According to FSLN's electoral victory, Nicaragua became more
strongly linked to Venezuela and the rest of the ALBA
countries, both economically and politically. This
cooperation materialized in economic agreements between the
countries (especially in the oil and energy sector), and the
ALBA countries have on several occasions collaborated on
foreign policy matters in the UN, the OAS and other
Compromises, hardships and crises did not seem to weaken
the government. The local elections in the autumn of 2008
gave the Sandinist regime for approx. 2/3 of the country's
municipalities; including Managua and Leon. This election
was highly debated and the opposition, local and
international election observers, national and international
press came up with strong allegations of electoral fraud.
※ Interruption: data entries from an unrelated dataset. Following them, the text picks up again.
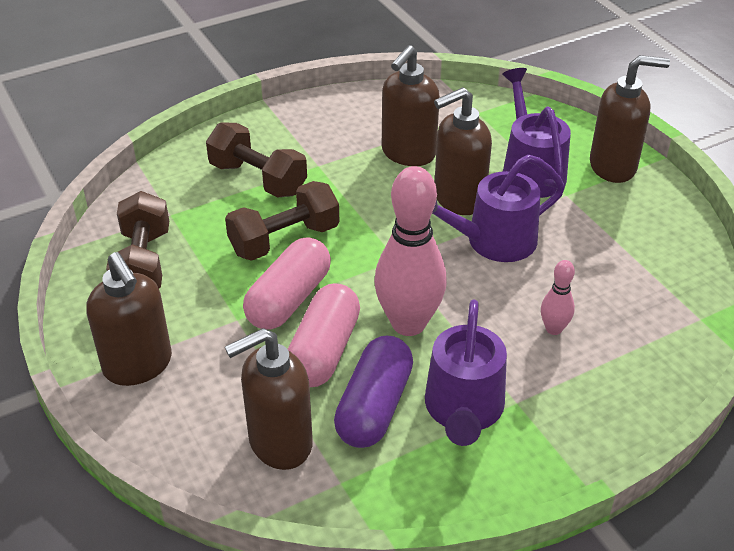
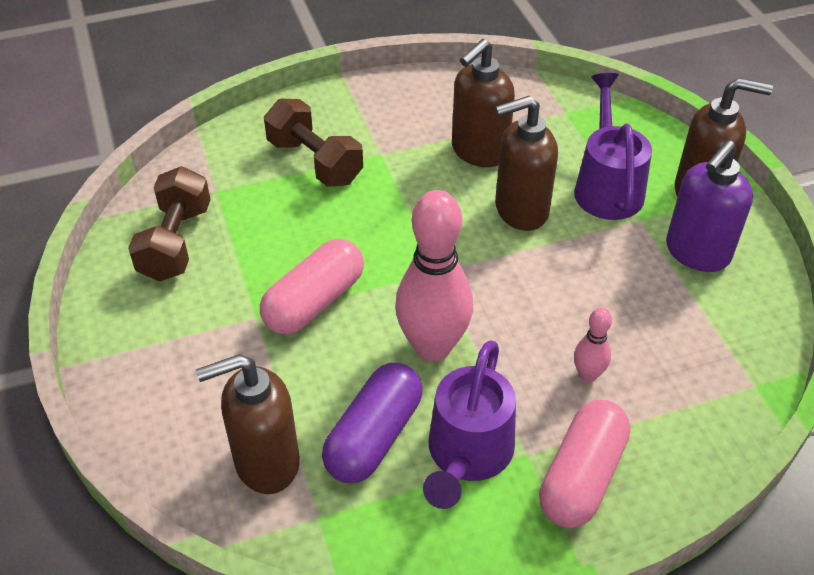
camera: 10 degrees right, 5 degrees up
brown soap dispenser [86,252,172,386] -> none
brown dumbbell [225,181,339,261] -> none
pink capsule [288,283,360,387] -> pink capsule moved to [539,400,630,528]
purple watering can [432,155,565,262] -> none
none -> purple soap dispenser [666,140,753,272]

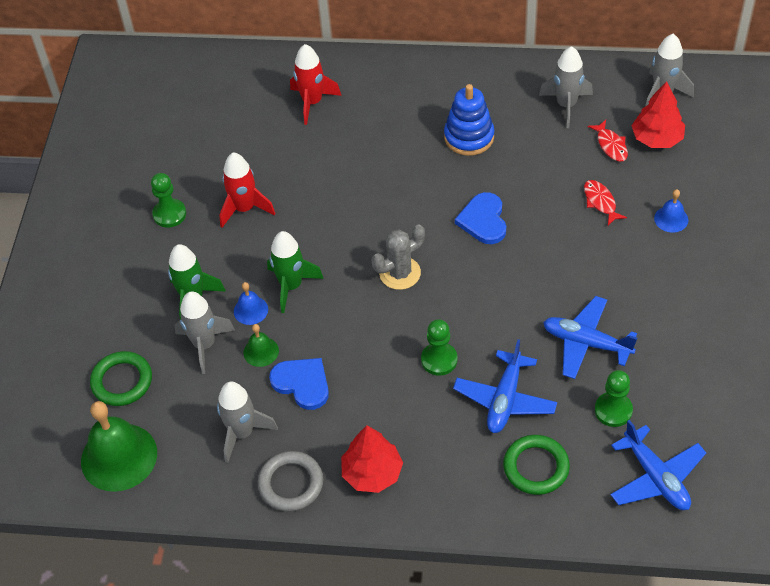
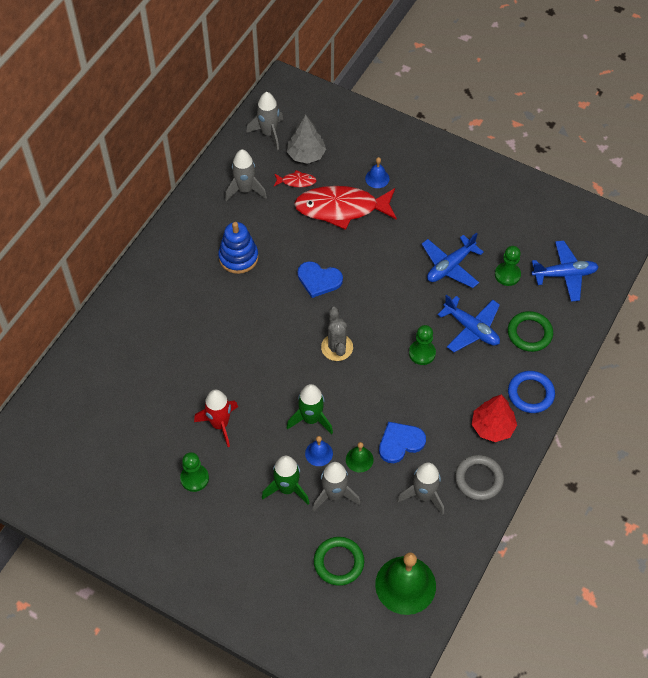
camera: 70 degrees left, 5 degrees up
red rocket [290,44,341,125] -> none
red fish [584,180,627,225] -> red fish [294,186,397,230], size x2.35
red tree [631,81,685,148] -> grey tree [287,115,326,164]
none -> blue ring [508,371,555,413]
The controversy surrounding local elections led to the
cessation of aid from, among others, the US, the EU and some
other countries, such as Norway.
In recent decades, Nicaraguan politics has been
characterized by corruption and corruption charges. Arnoldo
Alemán, who was president from 1996-2001, was convicted of
grievous corruption after he resigned as president and
received a sentence of 20 years unconditional imprisonment.
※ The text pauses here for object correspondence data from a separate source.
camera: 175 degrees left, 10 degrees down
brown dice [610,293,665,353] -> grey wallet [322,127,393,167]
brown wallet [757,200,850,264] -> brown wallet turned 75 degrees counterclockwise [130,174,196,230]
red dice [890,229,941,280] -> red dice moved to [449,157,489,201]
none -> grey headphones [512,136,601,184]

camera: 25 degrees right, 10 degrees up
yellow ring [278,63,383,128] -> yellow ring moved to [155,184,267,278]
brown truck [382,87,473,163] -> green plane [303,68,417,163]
This verdict has been downgraded on several occasions,
through political negotiations, and Alemán was released in
February 2009; formally acquitted of all charges.
The 2011 election
In 2011, Daniel Ortega was re-elected president, in a
highly contested election. Article 147 of the 1995
Constitution stated that the incumbent president could not
stand for re-election, but in October 2009, the Nicaraguan
Supreme Court ruled that this article was no longer
applicable. The political opposition, national and
international press claimed that this Supreme Court decision
was made after pressure from Ortega and was illegal.
The Sandinist leadership is accused of a failure to
distinguish between the state apparatus and the party. The
paper states Nicaragua state power is divided into three
independent institutions, the legislative, the executive and
the judiciary, but according to the opposition, national and
international press, the independence of these institutions
is non-existent, and it is claimed that it is the FSLN
leadership with Ortega at the forefront, which largely
determines the decisions of all three institutions.
Contested channel project
In December 2014, Ortega took the first spade in a
controversial channel project to link the Atlantic to the
Pacific. The planned channel must be 259.4 km long and be a
competitor to the Panama Canal. The channel project is
heavily debated because of the intervention in the local
environment. Land expropriation has already been announced,
and one is discussing potential environmental damage.
The project has also been debated due to a lack of
transparency about the economy. The Sandinist government
presents this as a prestige project aimed at improving
Nicaragua's economic situation, while opposition politicians
and large parts of the national and international press
argue that this is a project that will be devastating for
Nicaragua's further development. Many also ask questions
about the project's implementation possibilities.